Leviathan

Leviathan ★★★★★

“Can you draw out Leviathan with a fishhook or tie down its tongue with a rope?” – Book of Job

The title of Andrey Zvyagintsev’s fourth feature is rich in religious and political allegory, referring to a biblical sea creature and Thomas Hobbes famous polemic on the state as social contract. In his bleak tale of the exercising of small-town corruption going hand in glove with hypocritical religious piety, Zvyagintsev paints a richly allusive picture that is both graceful and incendiary.

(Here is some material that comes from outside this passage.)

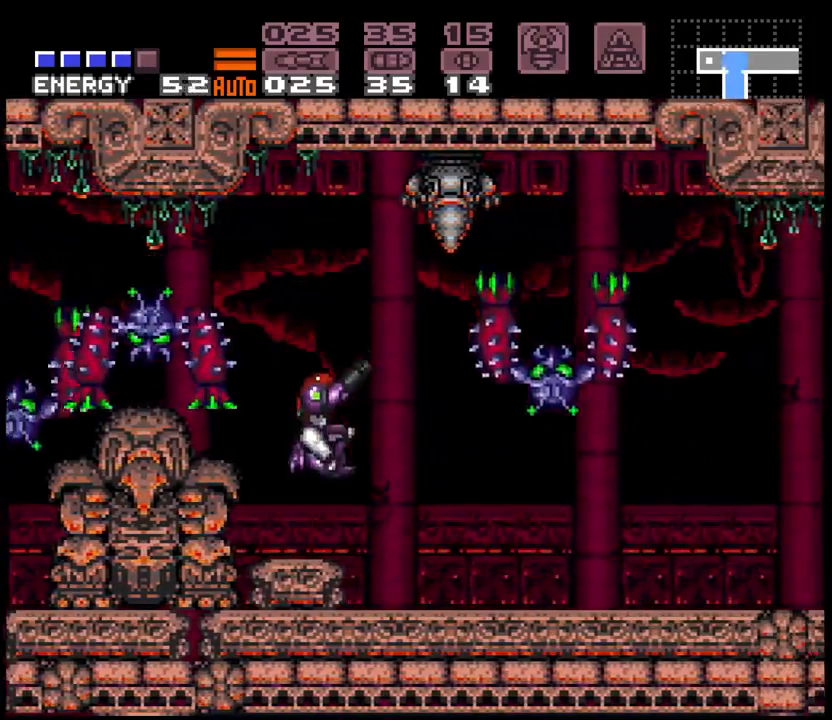
{"dt_ms": 500, "buttons": ["A", "DPAD_RIGHT"], "events": [[117, "B", "up"], [150, "R1", "up"]]}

Kolya is a simple ex-soldier who has carved a living from his handiness as a mechanic, and lives in a home by the sea he is proud to have built with his bare hands. The corrupt local mayor Vadim had served him with what amounts to a compulsory purchase order as he fancies the land for building his own mayoral residence. The amount given in recompense grossly undervalues the land and Kolya fails in his appeal against it. His old army friend Dima, now a respected lawyer in Moscow arrives to aid, carrying a fat dossier of incriminating documents against Vadim. The film examines Kolya’s strained relationship with his troubled son and second wife, and his Job-like treatment at the hands of local corruption, and ultimate betrayal by those he regards as friends.

Leviathan is a gruelling, yet potent and beautiful film. The acting is immaculate, with a standout being Roman Madyanov as the repulsive, drunken, bullying Vadim – a boorish low-level official who has taken to power with similar enthusiasm as he has taken to drink. He could have been a one-note character, but he is such a compelling presence that that is easily overcome. In fact, all of the characters are deeply flawed individuals, and that is part of what makes the film such a hard watch at times.

Not only are the characters occasionally hard to root for, but the film’s tone of ruin, and of oppressive state and clerical Behemoths crushing individuality under their heel means that there is very little light in amongst the gloom, beside some cynical laughs and nods to old regimes. That said; it is an astounding work of art. The allegories are easy to grasp without being massively on the nose. The remarkable shot of the distressed boy beside the bleached skeleton of a whale suggests that the very institutions being criticised are themselves facing possible extinction. Yet once again, a stunning shot of a bulldozer’s grab tearing through a building looks for all the world like one of these great beasts rising from the sea to rip a life apart in the name of ‘progress’; and prevents us from an overly simplistic reading of Zvyagintsev’s metaphorical intentions.

If there is a flaw (and I don’t see the film’s bleakness as a flaw) it is, like the extraordinary Amour, a nigh-on perfect work that is so laser-guided in its intentions and exceptional in its execution that one can’t help but feel so devastated by it that is becomes difficult to imagine when one would ever feel suitably hardy enough to view it again. Its beauty certainly helps, mesmerisingly shot in long panoramic takes, yet it is ruthless in its view of petty, cruel humanity. Its parting coda of a Russian Orthodox sermon feels like you’re being kicked when you’re down, and is possible the most eloquently vicious church-based scene since the opening scene of Bergman’s less polemical, but just as downbeat Winter Light.